The structure appears to follow directly from the pair’s work on multimodal foundation models at Meta. In May 2024 Meta researchers published Chameleona family of early fusion models designed to understand and generate mixed sequences of text and images, work that Perceptron later described as part of the generation behind its models.
Continuation document for July 2024, MoMainvestigated more efficient early coupling training for mixed modal models and listed both Shrivastava and Aghajanyan among the authors. Perceptron’s noted thesis extends that line of research to “physical artificial intelligence”: models that can process real-world video and other sensory streams for use cases such as robotics, manufacturing, geospatial analysis, security and content moderation.
Partner ecosystems and vision for the future
The real-world impact of the Mk1 is already being demonstrated through Perceptron’s partner network. Early adopters are using the model for a variety of applications, such as automatically cutting highlights from live sports, using the model’s temporal understanding to identify key plays without human intervention.

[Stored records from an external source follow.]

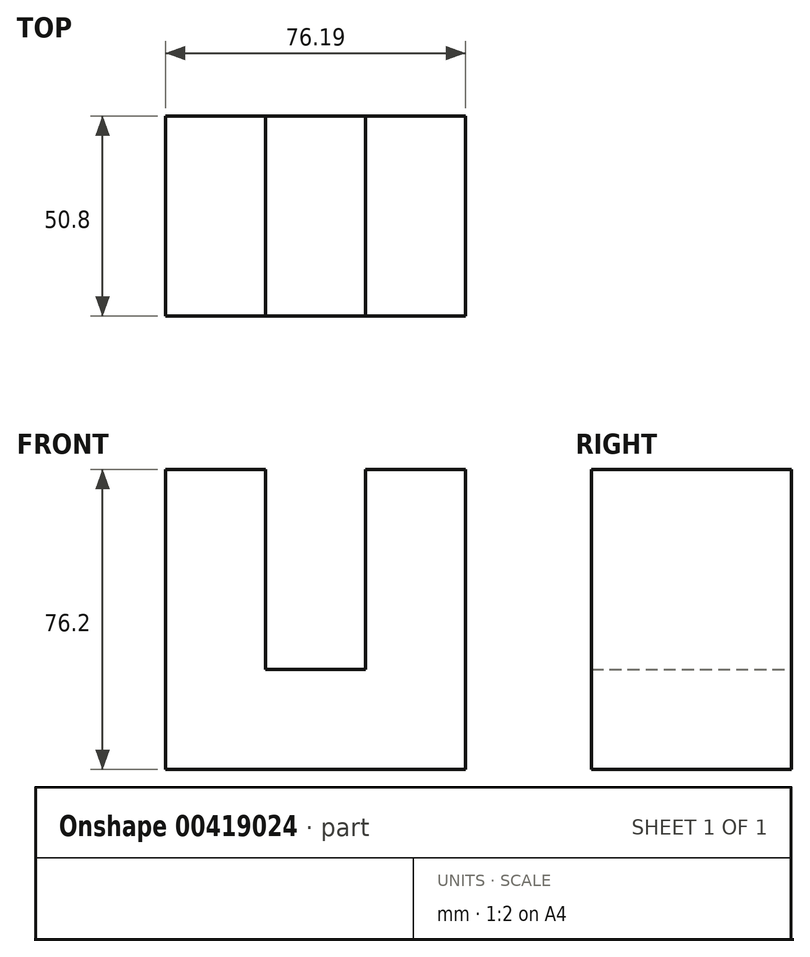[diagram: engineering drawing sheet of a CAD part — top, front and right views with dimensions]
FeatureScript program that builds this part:
annotation { "Feature Type Name" : "Feature", "Feature Type Description" : "" }
export const myFeature = defineFeature(function(context is Context, id is Id, definition is map)
    precondition{}
    {
        {
            var Q0;
            Q0=qCreatedBy(makeId("Front.planeOp"),FACE);
            var sketch = newSketch(context, id + "F0", { "sketchPlane" : qUnion([Q0])});
            skLineSegment(sketch, "E0", {"start": v(0, 0) * mm, "end": v(-76.2, 0) * mm});
            skLineSegment(sketch, "E1", {"start": v(-76.2, 0) * mm, "end": v(-76.2, 76.2) * mm});
            skLineSegment(sketch, "E2", {"start": v(-76.2, 76.2) * mm, "end": v(-50.78, 76.2) * mm});
            skLineSegment(sketch, "E3", {"start": v(-50.78, 76.2) * mm, "end": v(-50.78, 25.4) * mm});
            skLineSegment(sketch, "E4", {"start": v(0, 0) * mm, "end": v(0, 76.2) * mm});
            skLineSegment(sketch, "E5", {"start": v(0, 76.2) * mm, "end": v(-25.4, 76.2) * mm});
            skLineSegment(sketch, "E6", {"start": v(-25.4, 76.2) * mm, "end": v(-25.4, 25.4) * mm});
            skLineSegment(sketch, "E7", {"start": v(-25.4, 25.4) * mm, "end": v(-50.78, 25.4) * mm});
            skSolve(sketch);
        }
        {
            var Q0;
            Q0=makeQuery(id+"F0.imprint","IMPRINT",FACE,{"disambiguationData":[TD([[makeQuery(id+"F0.imprint","IMPRINT",EDGE,{"derivedFrom":sQuery(id+"F0.wireOp",EDGE,"E0")}),-1.0]])]});
            extrude(context, id + "F1", {"entities" : qUnion([Q0]), "depth" : 50.8 * mm});
        }
    });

In the robotics sector, partners transform teleoperation episodes into training data, effectively automating the data tagging and cleaning process for robotic arms and mobile devices.
Other use cases include multimodal quality control agents that can detect defects on production lines and inspect assembly steps in real-time, and wearable assistants in smart glasses that provide context-aware assistance to users.
Aghajanyan said that these releases are the culmination of research to make artificial intelligence perform its best function in the physical world. "physical AI" as ubiquitous as digital artificial intelligence.